Job
Write out all the entries word for word and omit any pictures.

—————

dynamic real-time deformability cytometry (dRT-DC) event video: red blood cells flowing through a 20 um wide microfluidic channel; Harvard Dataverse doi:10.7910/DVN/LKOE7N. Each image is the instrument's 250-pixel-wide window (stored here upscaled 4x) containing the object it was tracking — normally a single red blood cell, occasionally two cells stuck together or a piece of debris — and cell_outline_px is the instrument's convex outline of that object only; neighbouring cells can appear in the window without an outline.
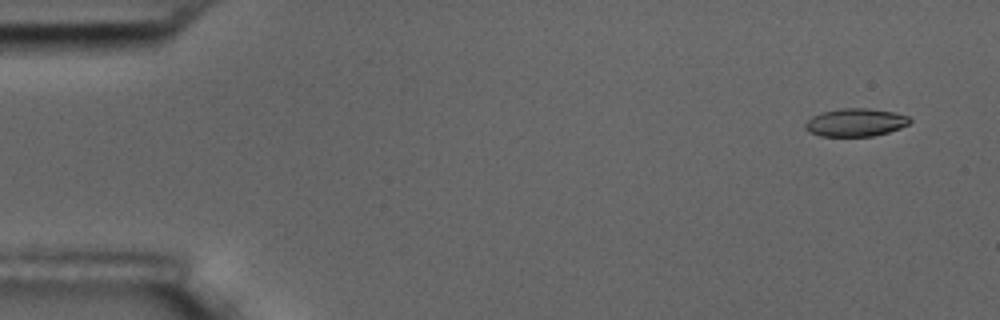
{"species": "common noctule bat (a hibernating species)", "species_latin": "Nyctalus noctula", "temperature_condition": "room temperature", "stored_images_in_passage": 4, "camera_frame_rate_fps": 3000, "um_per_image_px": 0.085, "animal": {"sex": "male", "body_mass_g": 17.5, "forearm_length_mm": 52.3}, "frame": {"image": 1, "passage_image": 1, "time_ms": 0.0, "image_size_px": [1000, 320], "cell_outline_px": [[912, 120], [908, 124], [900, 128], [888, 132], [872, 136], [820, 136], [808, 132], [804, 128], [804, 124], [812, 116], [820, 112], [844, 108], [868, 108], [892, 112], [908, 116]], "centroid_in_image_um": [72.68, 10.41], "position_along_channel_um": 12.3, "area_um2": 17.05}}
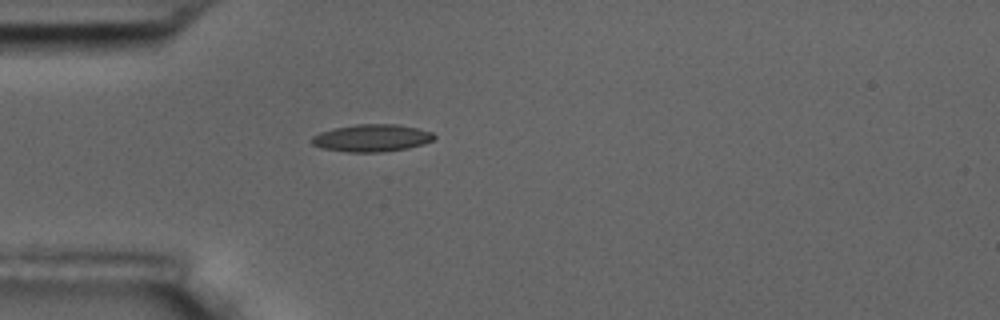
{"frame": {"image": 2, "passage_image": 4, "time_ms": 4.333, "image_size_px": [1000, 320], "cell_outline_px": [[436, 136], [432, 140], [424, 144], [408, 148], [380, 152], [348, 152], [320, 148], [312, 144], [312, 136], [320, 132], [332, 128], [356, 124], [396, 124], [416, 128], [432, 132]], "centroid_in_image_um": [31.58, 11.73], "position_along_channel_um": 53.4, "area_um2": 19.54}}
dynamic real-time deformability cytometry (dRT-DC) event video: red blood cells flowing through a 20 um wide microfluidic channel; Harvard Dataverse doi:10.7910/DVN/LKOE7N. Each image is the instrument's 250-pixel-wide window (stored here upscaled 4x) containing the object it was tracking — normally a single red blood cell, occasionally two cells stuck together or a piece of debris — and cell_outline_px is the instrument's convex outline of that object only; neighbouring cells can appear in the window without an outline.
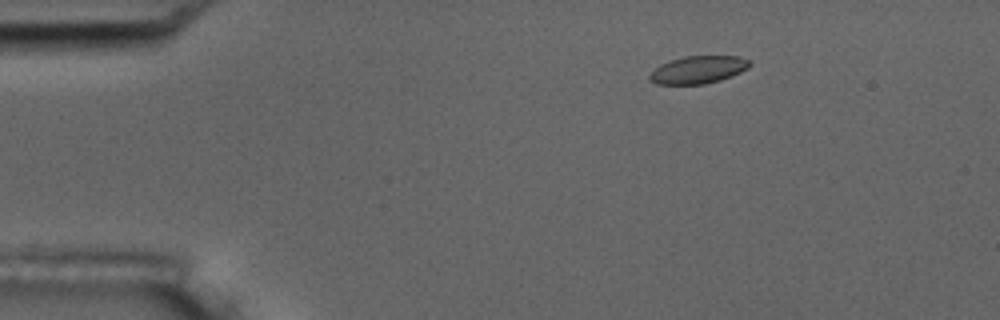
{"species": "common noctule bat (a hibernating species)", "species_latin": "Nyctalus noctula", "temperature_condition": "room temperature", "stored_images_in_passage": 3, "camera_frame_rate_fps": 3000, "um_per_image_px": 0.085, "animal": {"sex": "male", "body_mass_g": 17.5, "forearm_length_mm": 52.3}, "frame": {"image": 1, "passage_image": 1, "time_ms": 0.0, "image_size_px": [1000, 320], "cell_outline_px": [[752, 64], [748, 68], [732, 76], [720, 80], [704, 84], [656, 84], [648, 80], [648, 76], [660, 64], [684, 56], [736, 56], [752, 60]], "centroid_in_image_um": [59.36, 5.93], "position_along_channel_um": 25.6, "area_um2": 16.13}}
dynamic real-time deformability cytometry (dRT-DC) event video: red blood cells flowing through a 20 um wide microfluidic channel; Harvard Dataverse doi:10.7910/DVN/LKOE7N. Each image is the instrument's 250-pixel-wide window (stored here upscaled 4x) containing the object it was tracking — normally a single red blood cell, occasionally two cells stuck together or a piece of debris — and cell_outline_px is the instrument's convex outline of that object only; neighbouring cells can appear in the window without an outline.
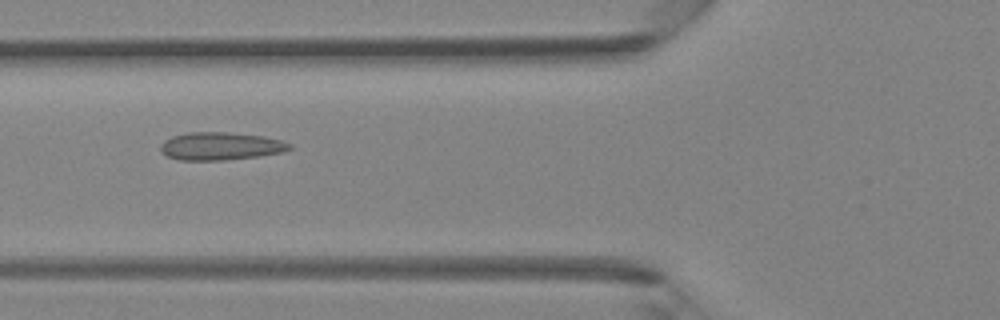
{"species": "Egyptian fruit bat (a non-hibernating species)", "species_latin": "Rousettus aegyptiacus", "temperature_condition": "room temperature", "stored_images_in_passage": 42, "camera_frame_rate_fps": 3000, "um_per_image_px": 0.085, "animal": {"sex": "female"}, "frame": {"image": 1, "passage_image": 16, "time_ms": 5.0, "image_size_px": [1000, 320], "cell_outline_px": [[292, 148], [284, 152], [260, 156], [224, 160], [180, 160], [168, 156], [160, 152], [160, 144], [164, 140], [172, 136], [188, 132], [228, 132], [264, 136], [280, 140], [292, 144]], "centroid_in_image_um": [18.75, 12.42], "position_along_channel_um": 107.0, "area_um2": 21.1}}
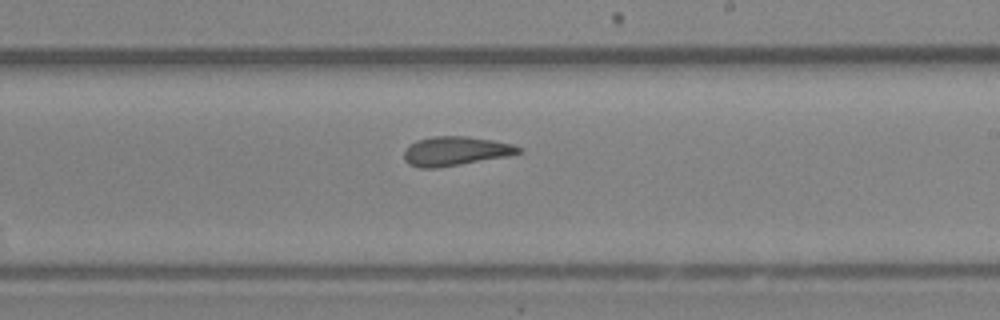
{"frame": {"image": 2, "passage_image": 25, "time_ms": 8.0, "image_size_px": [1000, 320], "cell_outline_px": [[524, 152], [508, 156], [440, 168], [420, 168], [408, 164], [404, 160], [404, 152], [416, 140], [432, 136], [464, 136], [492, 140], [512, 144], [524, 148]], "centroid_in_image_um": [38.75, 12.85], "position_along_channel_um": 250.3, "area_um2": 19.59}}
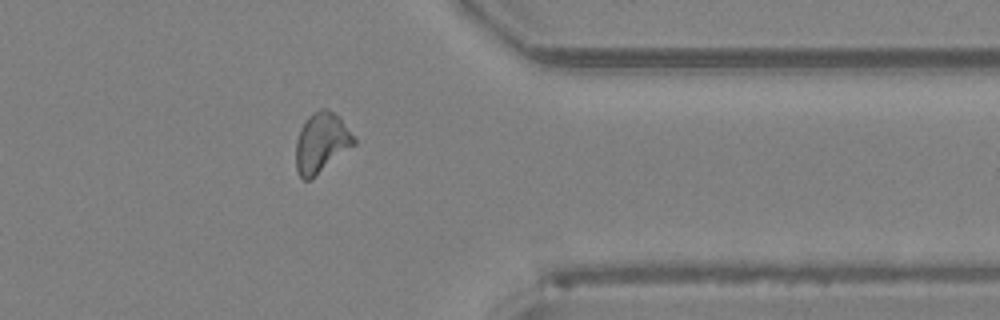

—————

Worked answer
dynamic real-time deformability cytometry (dRT-DC) event video: red blood cells flowing through a 20 um wide microfluidic channel; Harvard Dataverse doi:10.7910/DVN/LKOE7N. Each image is the instrument's 250-pixel-wide window (stored here upscaled 4x) containing the object it was tracking — normally a single red blood cell, occasionally two cells stuck together or a piece of debris — and cell_outline_px is the instrument's convex outline of that object only; neighbouring cells can appear in the window without an outline.
{"species": "common noctule bat (a hibernating species)", "species_latin": "Nyctalus noctula", "temperature_condition": "room temperature", "stored_images_in_passage": 4, "camera_frame_rate_fps": 3000, "um_per_image_px": 0.085, "animal": {"sex": "male", "body_mass_g": 17.5, "forearm_length_mm": 52.3}, "frame": {"image": 1, "passage_image": 1, "time_ms": 0.0, "image_size_px": [1000, 320], "cell_outline_px": [[912, 120], [908, 124], [900, 128], [888, 132], [872, 136], [820, 136], [808, 132], [804, 128], [804, 124], [812, 116], [820, 112], [844, 108], [868, 108], [892, 112], [908, 116]], "centroid_in_image_um": [72.68, 10.41], "position_along_channel_um": 12.3, "area_um2": 17.05}}
{"frame": {"image": 2, "passage_image": 4, "time_ms": 4.333, "image_size_px": [1000, 320], "cell_outline_px": [[436, 136], [432, 140], [424, 144], [408, 148], [380, 152], [348, 152], [320, 148], [312, 144], [312, 136], [320, 132], [332, 128], [356, 124], [396, 124], [416, 128], [432, 132]], "centroid_in_image_um": [31.58, 11.73], "position_along_channel_um": 53.4, "area_um2": 19.54}}
dynamic real-time deformability cytometry (dRT-DC) event video: red blood cells flowing through a 20 um wide microfluidic channel; Harvard Dataverse doi:10.7910/DVN/LKOE7N. Each image is the instrument's 250-pixel-wide window (stored here upscaled 4x) containing the object it was tracking — normally a single red blood cell, occasionally two cells stuck together or a piece of debris — and cell_outline_px is the instrument's convex outline of that object only; neighbouring cells can appear in the window without an outline.
{"species": "common noctule bat (a hibernating species)", "species_latin": "Nyctalus noctula", "temperature_condition": "room temperature", "stored_images_in_passage": 3, "camera_frame_rate_fps": 3000, "um_per_image_px": 0.085, "animal": {"sex": "male", "body_mass_g": 17.5, "forearm_length_mm": 52.3}, "frame": {"image": 1, "passage_image": 1, "time_ms": 0.0, "image_size_px": [1000, 320], "cell_outline_px": [[752, 64], [748, 68], [732, 76], [720, 80], [704, 84], [656, 84], [648, 80], [648, 76], [660, 64], [684, 56], [736, 56], [752, 60]], "centroid_in_image_um": [59.36, 5.93], "position_along_channel_um": 25.6, "area_um2": 16.13}}
dynamic real-time deformability cytometry (dRT-DC) event video: red blood cells flowing through a 20 um wide microfluidic channel; Harvard Dataverse doi:10.7910/DVN/LKOE7N. Each image is the instrument's 250-pixel-wide window (stored here upscaled 4x) containing the object it was tracking — normally a single red blood cell, occasionally two cells stuck together or a piece of debris — and cell_outline_px is the instrument's convex outline of that object only; neighbouring cells can appear in the window without an outline.
{"species": "Egyptian fruit bat (a non-hibernating species)", "species_latin": "Rousettus aegyptiacus", "temperature_condition": "room temperature", "stored_images_in_passage": 42, "camera_frame_rate_fps": 3000, "um_per_image_px": 0.085, "animal": {"sex": "female"}, "frame": {"image": 1, "passage_image": 16, "time_ms": 5.0, "image_size_px": [1000, 320], "cell_outline_px": [[292, 148], [284, 152], [260, 156], [224, 160], [180, 160], [168, 156], [160, 152], [160, 144], [164, 140], [172, 136], [188, 132], [228, 132], [264, 136], [280, 140], [292, 144]], "centroid_in_image_um": [18.75, 12.42], "position_along_channel_um": 107.0, "area_um2": 21.1}}
{"frame": {"image": 2, "passage_image": 25, "time_ms": 8.0, "image_size_px": [1000, 320], "cell_outline_px": [[524, 152], [508, 156], [440, 168], [420, 168], [408, 164], [404, 160], [404, 152], [416, 140], [432, 136], [464, 136], [492, 140], [512, 144], [524, 148]], "centroid_in_image_um": [38.75, 12.85], "position_along_channel_um": 250.3, "area_um2": 19.59}}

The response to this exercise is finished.